**Set problem**
Can you copy every text line of the material below without changing a word, leaving the pictures out?
•••••
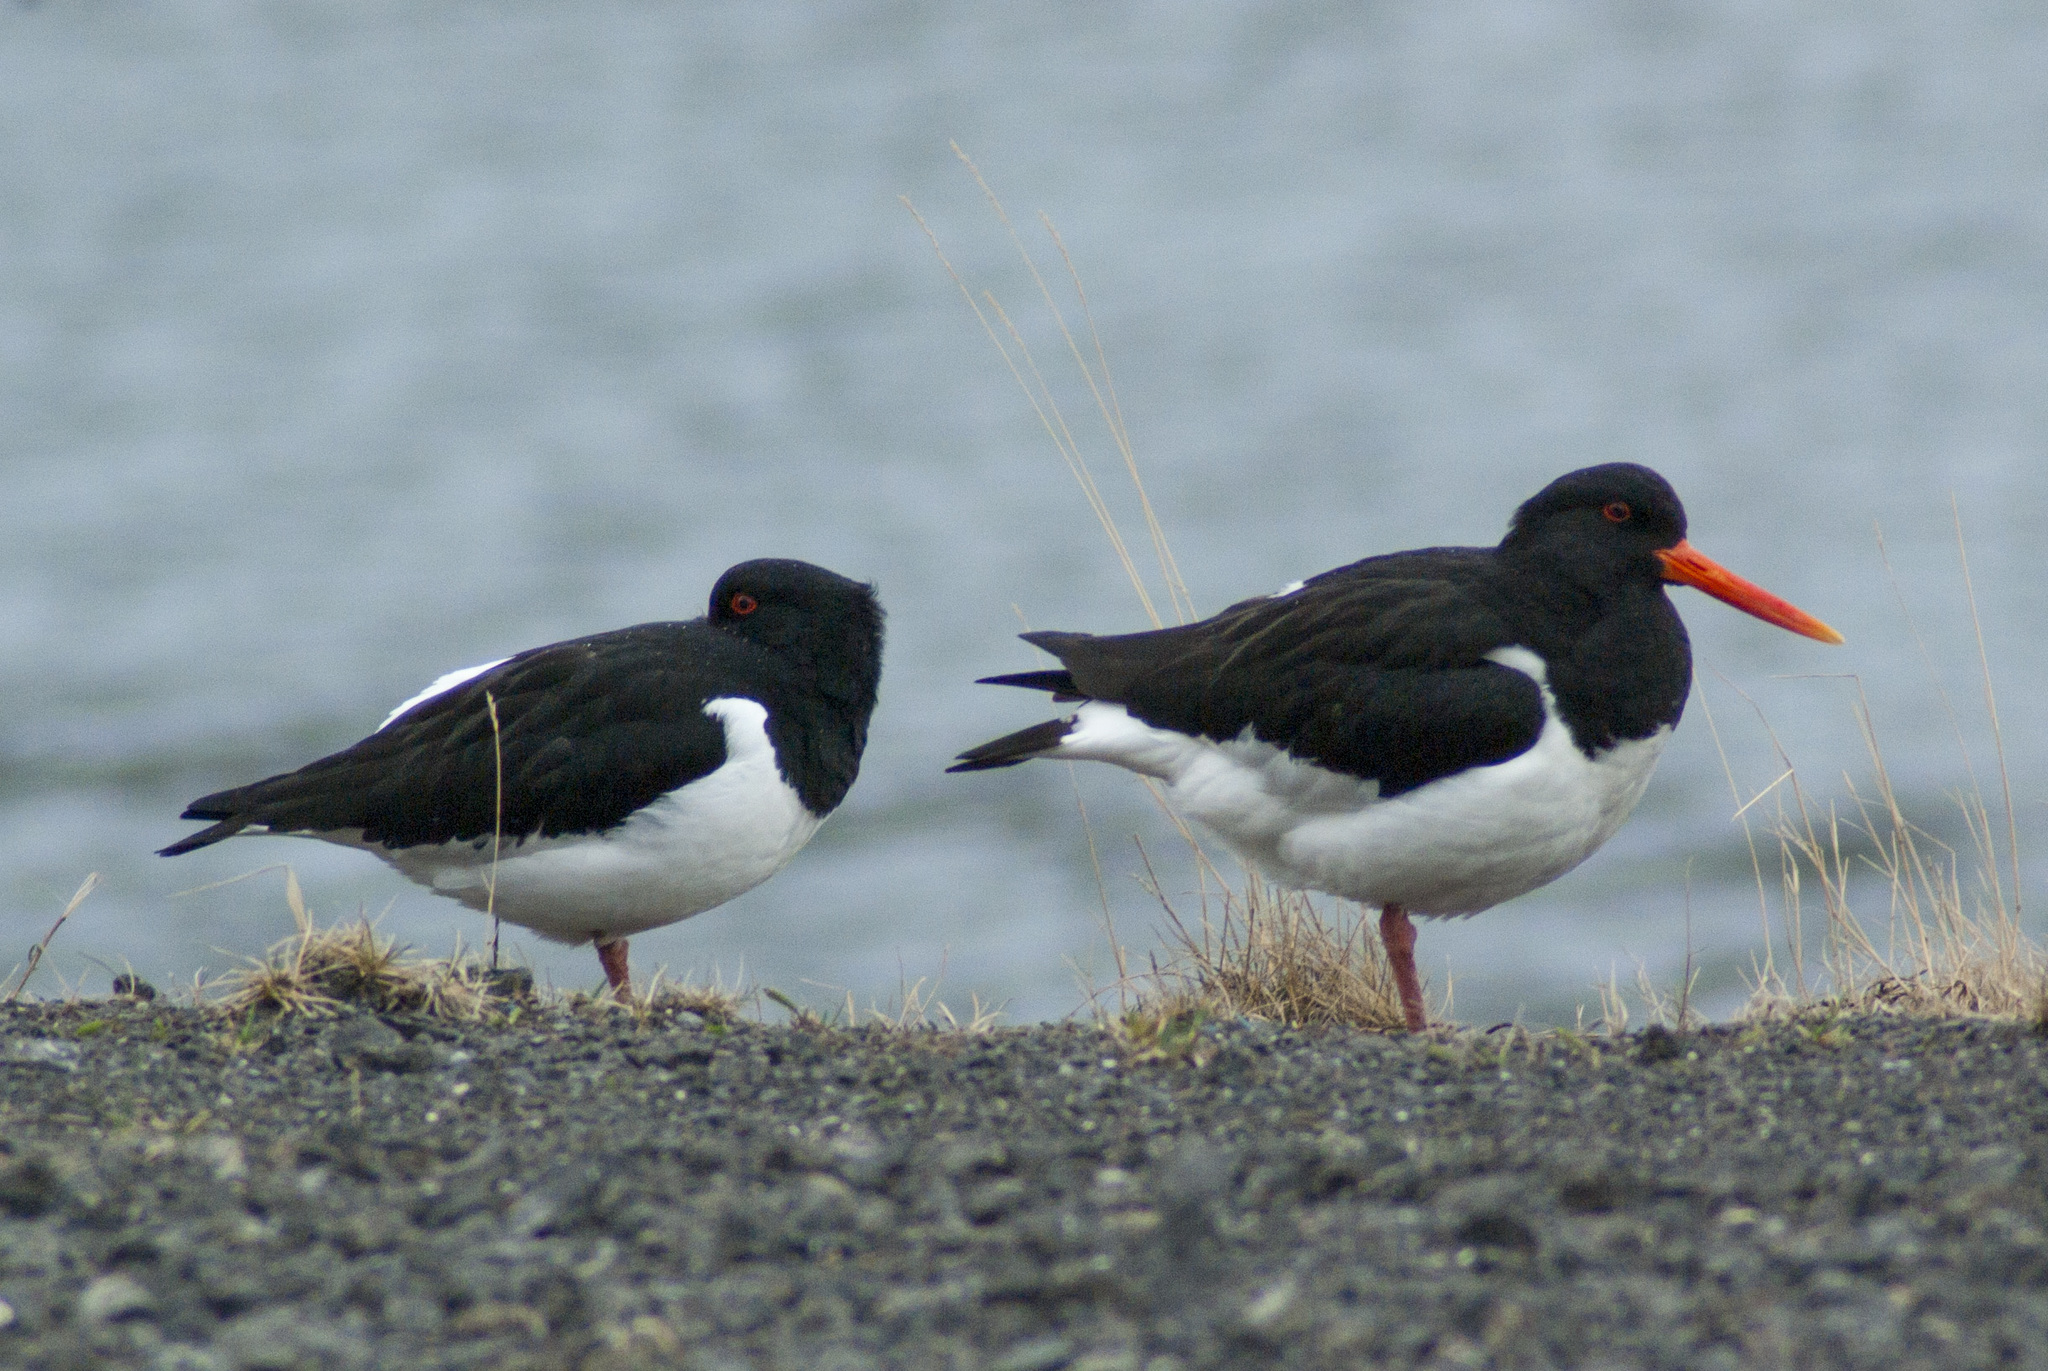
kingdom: Animalia
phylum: Chordata
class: Aves
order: Charadriiformes
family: Haematopodidae
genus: Haematopus
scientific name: Haematopus ostralegus
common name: Eurasian oystercatcher
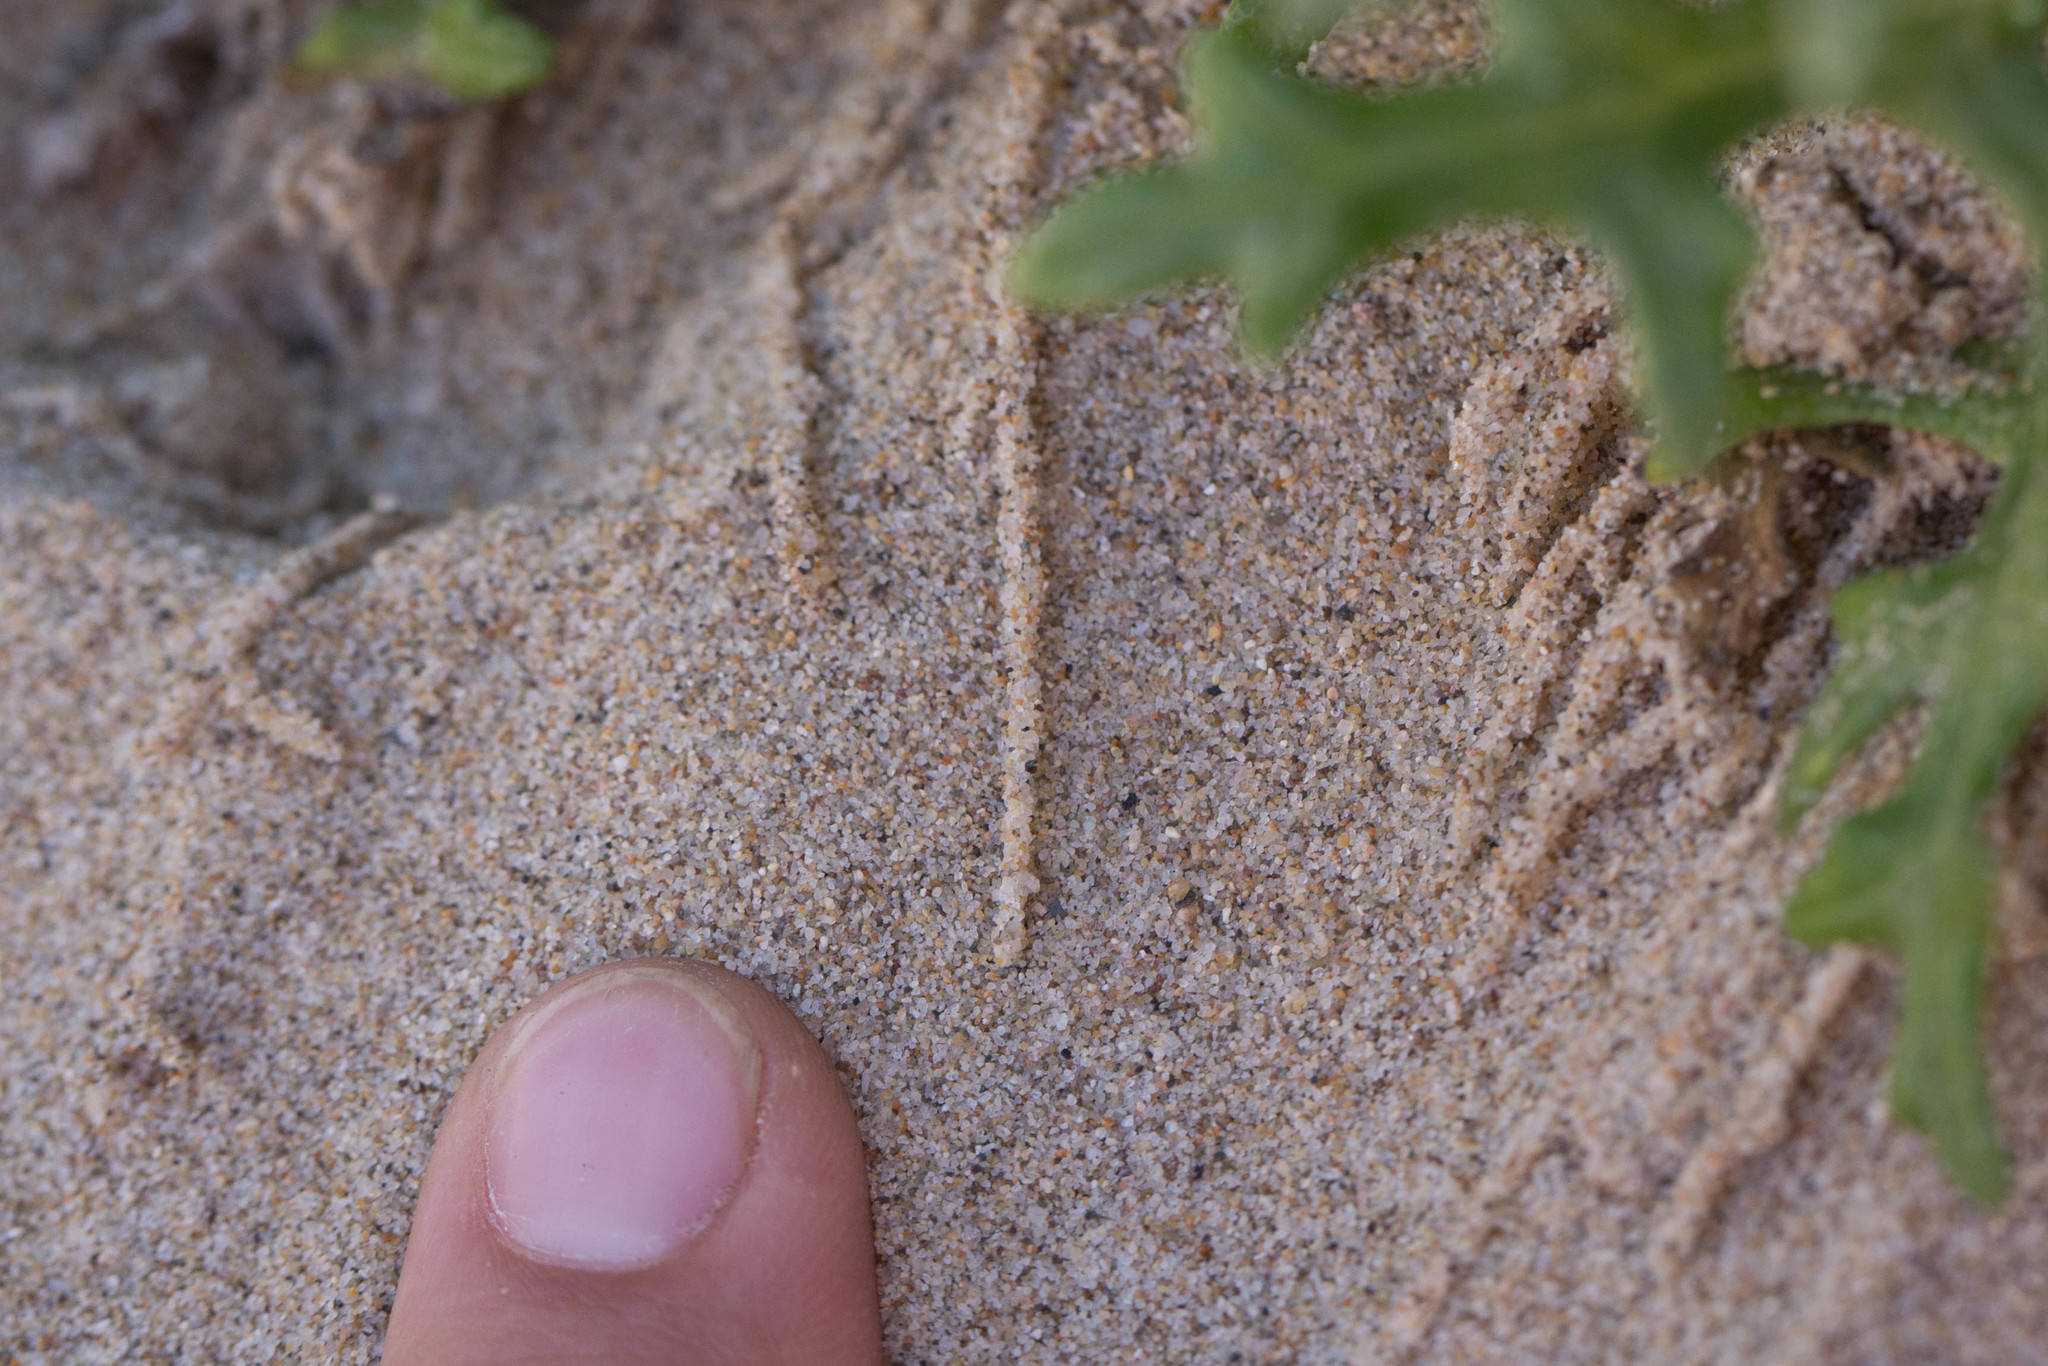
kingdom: Animalia
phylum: Arthropoda
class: Insecta
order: Lepidoptera
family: Scythrididae
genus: Areniscythris
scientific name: Areniscythris brachypteris
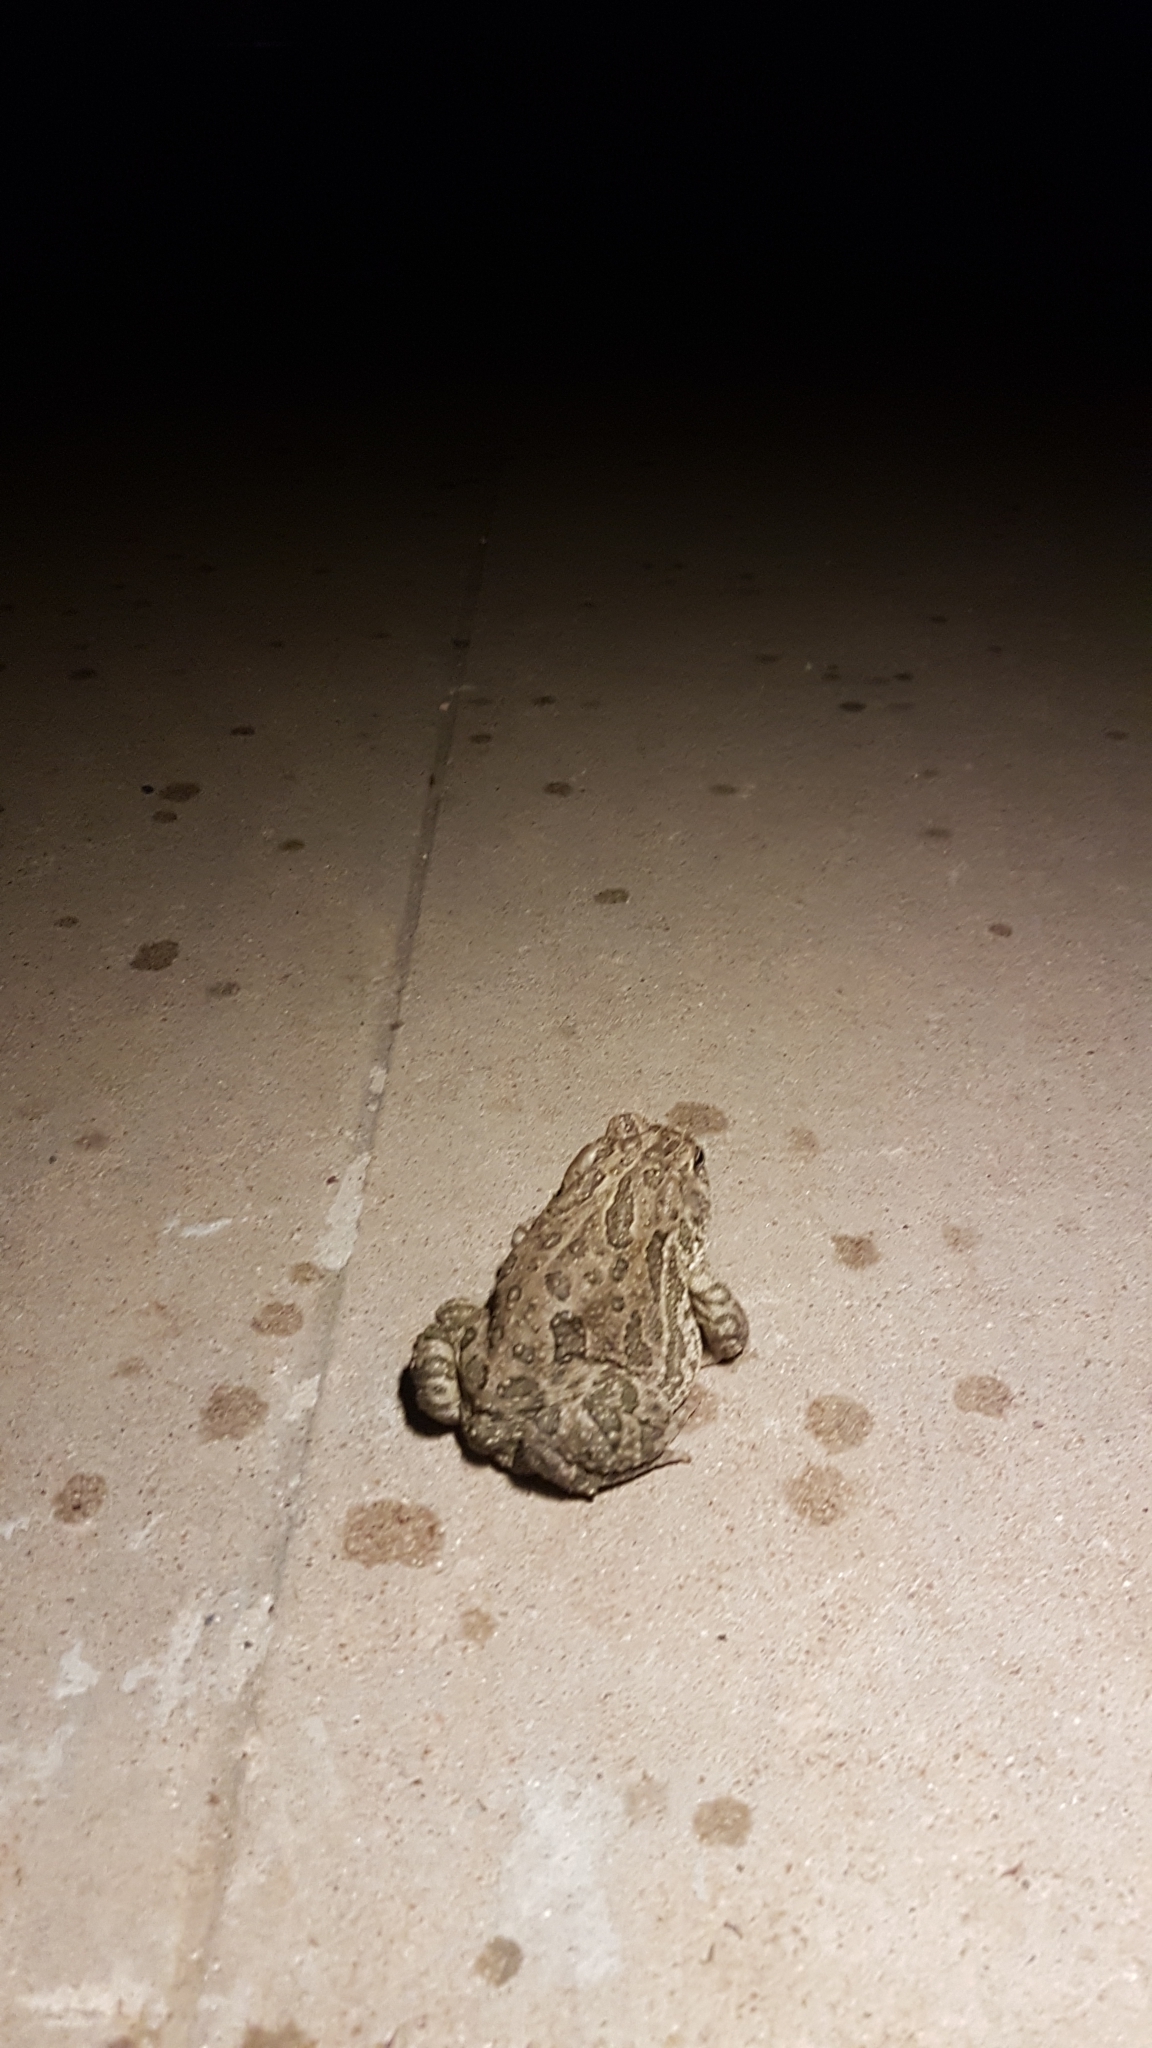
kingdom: Animalia
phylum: Chordata
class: Amphibia
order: Anura
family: Bufonidae
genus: Anaxyrus
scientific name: Anaxyrus cognatus
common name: Great plains toad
•••••
**Finished exercise**
kingdom: Animalia
phylum: Chordata
class: Aves
order: Charadriiformes
family: Haematopodidae
genus: Haematopus
scientific name: Haematopus ostralegus
common name: Eurasian oystercatcher
kingdom: Animalia
phylum: Arthropoda
class: Insecta
order: Lepidoptera
family: Scythrididae
genus: Areniscythris
scientific name: Areniscythris brachypteris
kingdom: Animalia
phylum: Chordata
class: Amphibia
order: Anura
family: Bufonidae
genus: Anaxyrus
scientific name: Anaxyrus cognatus
common name: Great plains toad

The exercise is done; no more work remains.